**Exercise data**:
- - -

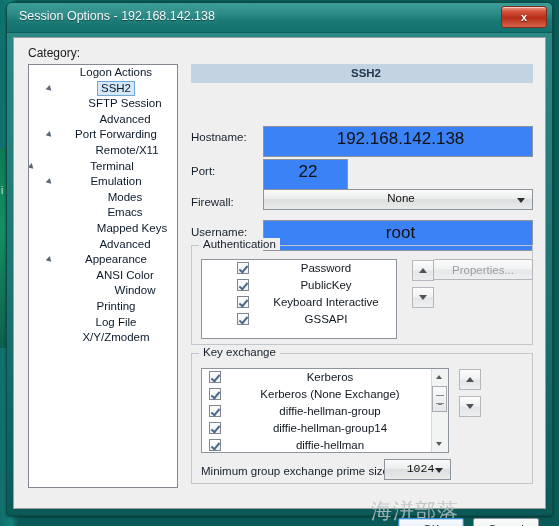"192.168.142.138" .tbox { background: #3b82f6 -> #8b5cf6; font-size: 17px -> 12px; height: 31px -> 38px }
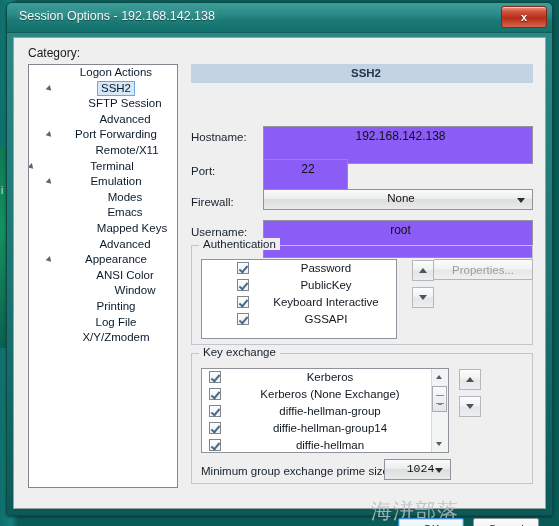"22" div.tbox { text: 22 -> 27 }
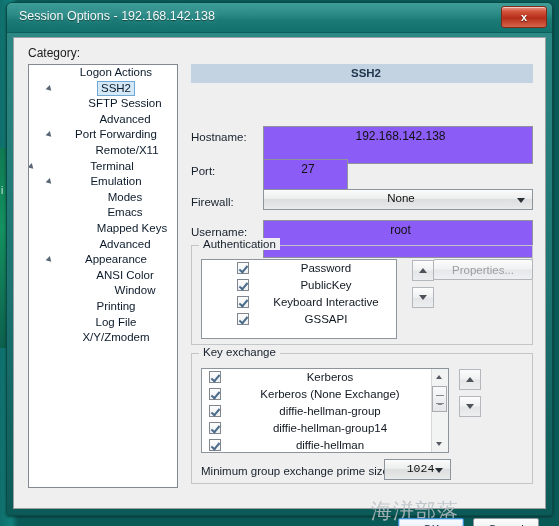"Kerberos (None Exchange)" span { text: None -> Group }
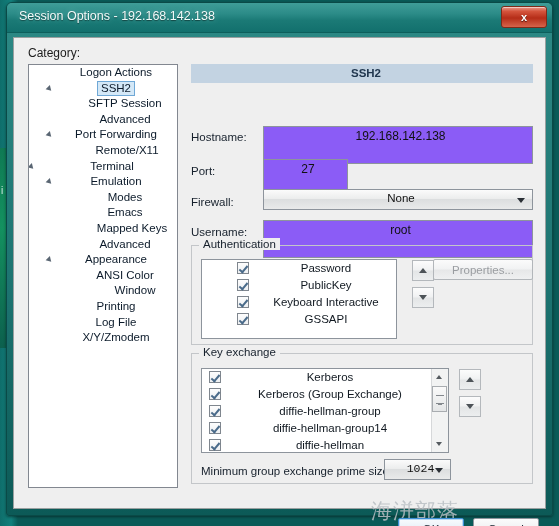"1024" div.combo { font-family: Liberation Mono, monospace -> none; top: 421px -> 397px; width: 67px -> 84px }
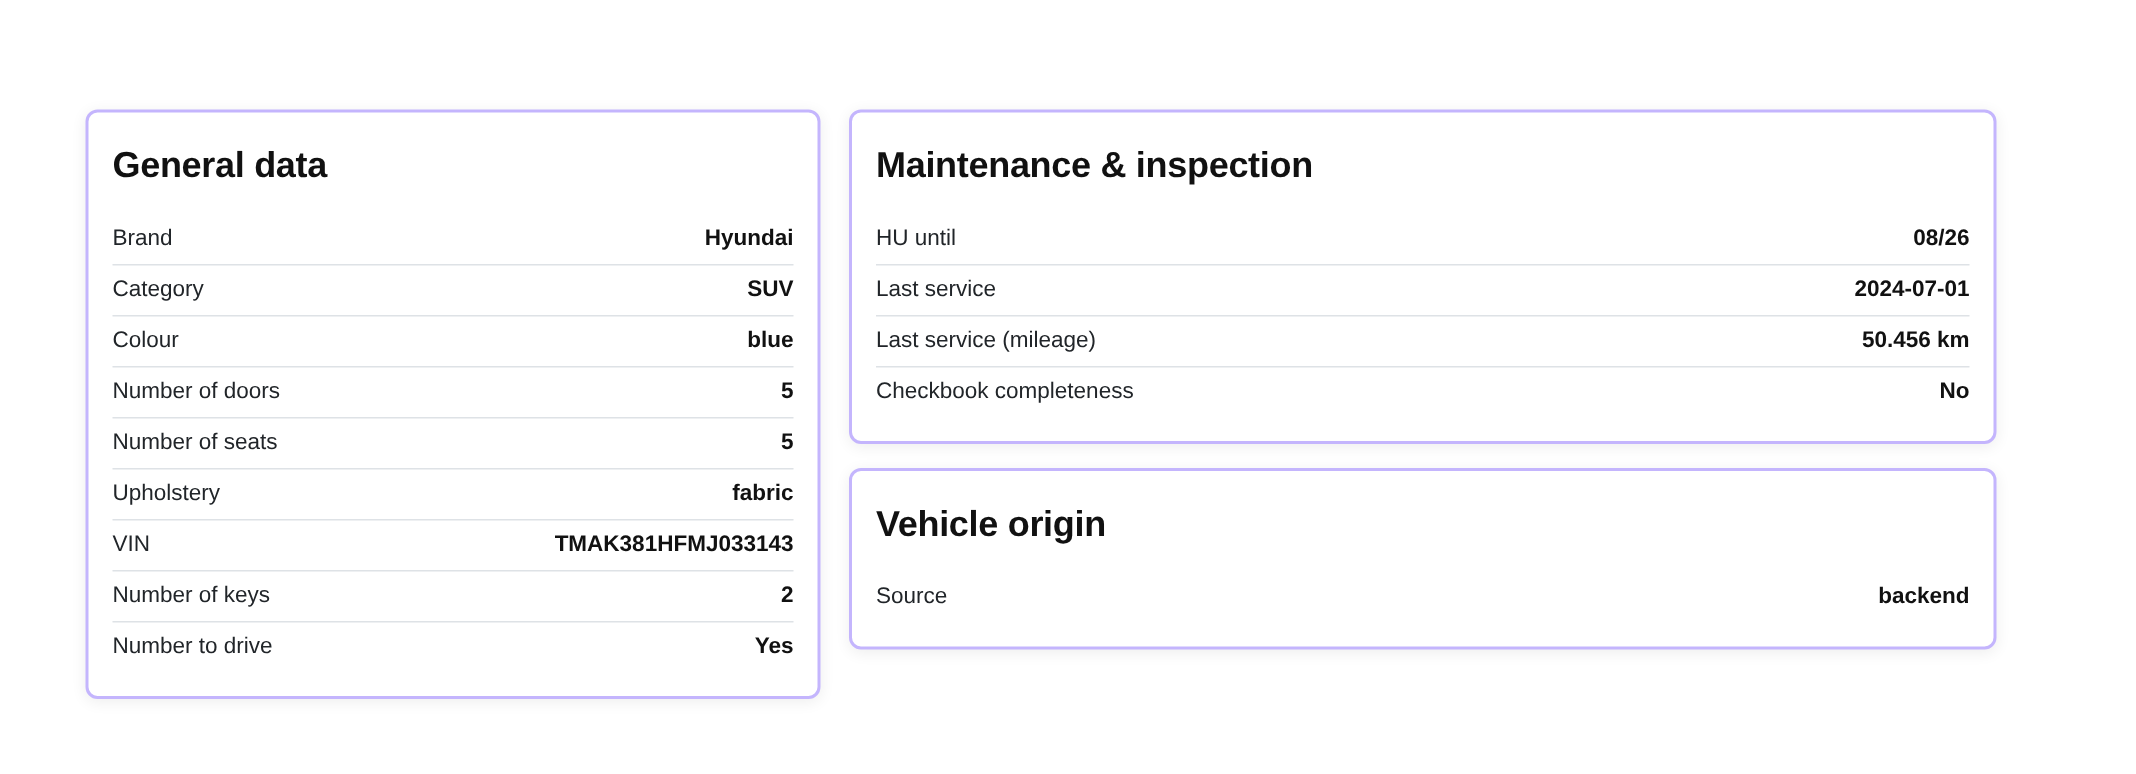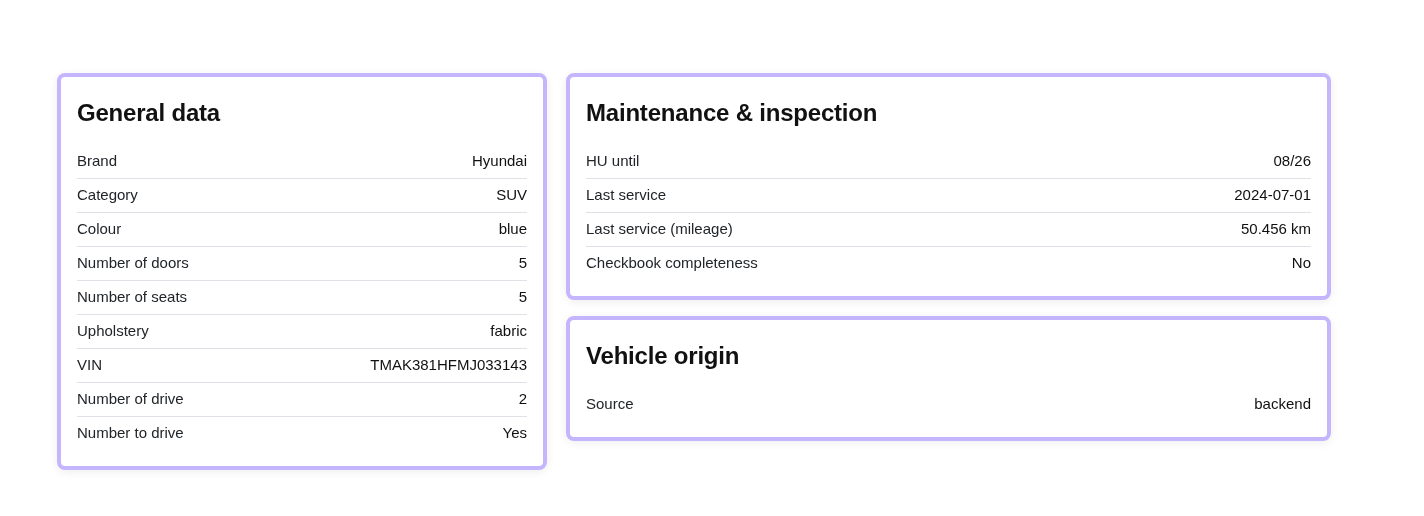"General data" .card { border: 4px solid #c4b5fd -> 2px solid #c4b5fd }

- - -

**Exercise**: Your answer should hold every record above, printed exactly and free of pictures.

**Reply to the exercise**:
"192.168.142.138" .tbox { background: #3b82f6 -> #8b5cf6; font-size: 17px -> 12px; height: 31px -> 38px }
"22" div.tbox { text: 22 -> 27 }
"Kerberos (None Exchange)" span { text: None -> Group }
"1024" div.combo { font-family: Liberation Mono, monospace -> none; top: 421px -> 397px; width: 67px -> 84px }
"General data" .card { border: 4px solid #c4b5fd -> 2px solid #c4b5fd }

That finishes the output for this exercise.